/news/politics
Navigation
Plateau-Mont-Royal

Luc Ferrandez répond aux menaces de Rotrand

Coup d'oeil sur cet article

Le maire de l’arrondissement du Plateau-Mont-Royal, Luc Ferrandez, a assuré dimanche lors d’une fête de quartier qu’il assistera à la prochaine séance du conseil municipal. Il avait été menacé d’être évincé de son siège d’élu après un trop grand nombre d’absences.

«Je ne suis pas capable d’aller au conseil et de ne rien faire, a-t-il dit en guise de réponse à ses détracteurs. Je peux aller là, prendre une feuille et lire ce qu’on me dit de lire. Je pourrais le faire comme beaucoup de gens le font. Ce n’est pas mon genre. Si je vais là, je vais fighter, je vais me préparer, ça va me prendre dix jours à chaque fois.» Il a dit préférer consacrer ce temps pour les enjeux de son arrondissement.

M. Ferrandez affirme travailler sur les tâches qui lui reviennent au conseil municipal avec Richard Bergeron, chef de Projet Montréal.

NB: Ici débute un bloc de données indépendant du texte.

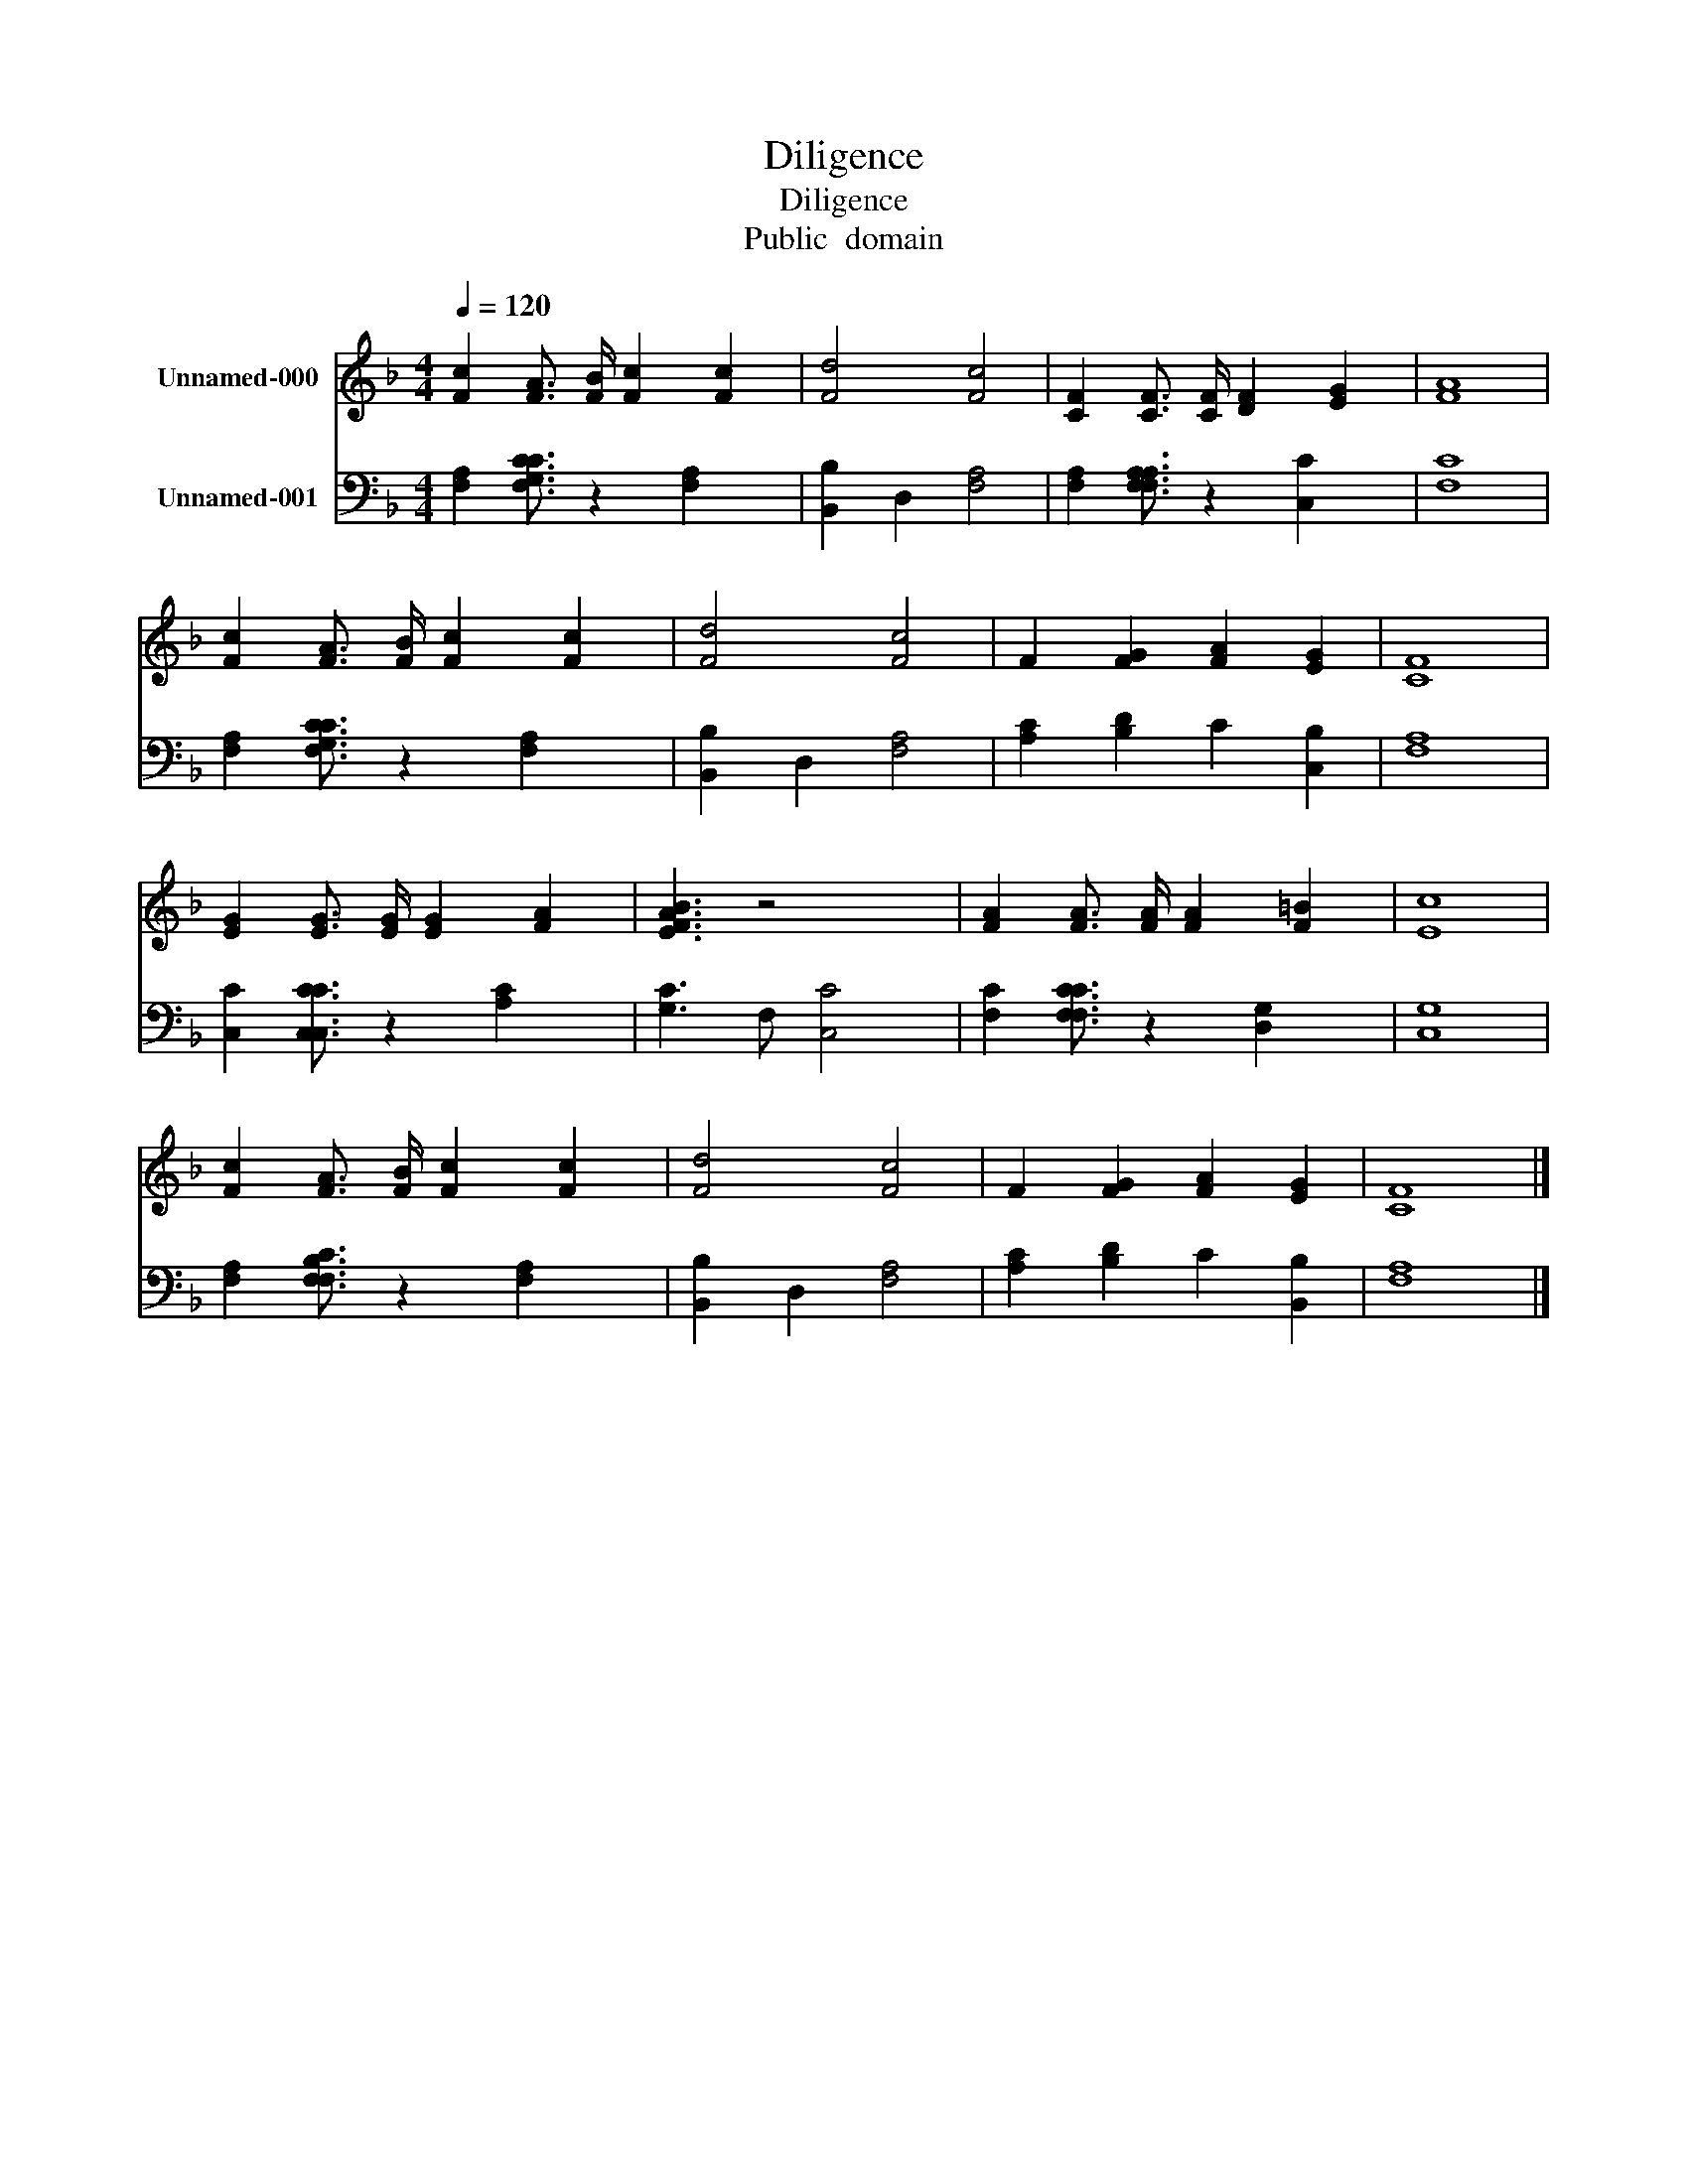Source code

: X:1
T:Diligence
T:Diligence
T:Public  domain
Z:Public  domain
%%score 1 2
L:1/8
Q:1/4=120
M:4/4
K:F
V:1 treble nm="Unnamed-000"
V:2 bass nm="Unnamed-001"
V:1
 [Fc]2 [FA]3/2 [FB]/ [Fc]2 [Fc]2 | [Fd]4 [Fc]4 | [CF]2 [CF]3/2 [CF]/ [DF]2 [EG]2 | [FA]8 | %4
 [Fc]2 [FA]3/2 [FB]/ [Fc]2 [Fc]2 | [Fd]4 [Fc]4 | F2 [FG]2 [FA]2 [EG]2 | [CF]8 | %8
 [EG]2 [EG]3/2 [EG]/ [EG]2 [FA]2 | [EBFA]3 z4 x | [FA]2 [FA]3/2 [FA]/ [FA]2 [F=B]2 | [Ec]8 | %12
 [Fc]2 [FA]3/2 [FB]/ [Fc]2 [Fc]2 | [Fd]4 [Fc]4 | F2 [FG]2 [FA]2 [EG]2 | [CF]8 |] %16
V:2
 [F,A,]2 [F,CG,C]3/2 z2 [F,A,]2 x/ | [B,,B,]2 D,2 [F,A,]4 | [F,A,]2 [F,A,F,A,]3/2 z2 [C,C]2 x/ | %3
 [F,C]8 | [F,A,]2 [F,CG,C]3/2 z2 [F,A,]2 x/ | [B,,B,]2 D,2 [F,A,]4 | [A,C]2 [B,D]2 C2 [C,B,]2 | %7
 [F,A,]8 | [C,C]2 [C,CC,C]3/2 z2 [A,C]2 x/ | [G,C]3 F, [C,C]4 | [F,C]2 [F,CF,C]3/2 z2 [D,G,]2 x/ | %11
 [C,G,]8 | [F,A,]2 [F,CF,B,]3/2 z2 [F,A,]2 x/ | [B,,B,]2 D,2 [F,A,]4 | [A,C]2 [B,D]2 C2 [B,,B,]2 | %15
 [F,A,]8 |] %16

«Je n’arrive pas à faire ce que lui fait de façon formidable depuis huit ans, a-t-il reconnu. Il fait face au cynisme, au double langage, aux mensonges, et il se prépare sans cesse. Moi je deviens agressif. Je préfère lui laisser ce rôle-là, qu’il fait mieux que moi.»

Le maire d’arrondissement conviendra avec son chef du temps qu’il allouera à ses présences au conseil, tout en se gardant une porte ouverte. «On gérera en fonction des urgences sur le Plateau. Des urgences, je vous signale qu’il y en a énormément», a-t-il tenu à rappeler.

Luc Ferrandez a remercié Marvin Rotrand, chef de la majorité à l’Hôtel de Ville, pour lui avoir rappelé la réglementation. «Je sais que c’est par affection pour moi qu’il a fait cette déclaration dans les journaux, pour s’assurer que je sois présent», a-t-il ironisé.

Faisant partie d’une organisation politique réformiste, comme il la qualifie, il croit que cette situation a permis de dénoncer le comportement de la majorité des élus à l’Hôtel de Ville.

«Ça a permis à Richard Bergeron de dire que la grande majorité des membres d’Union Montréal se comportent comme des otaries qui applaudissent quand on leur fait un signal. C’est lamentable comme exercice démocratique», a pesté M. Ferrandez.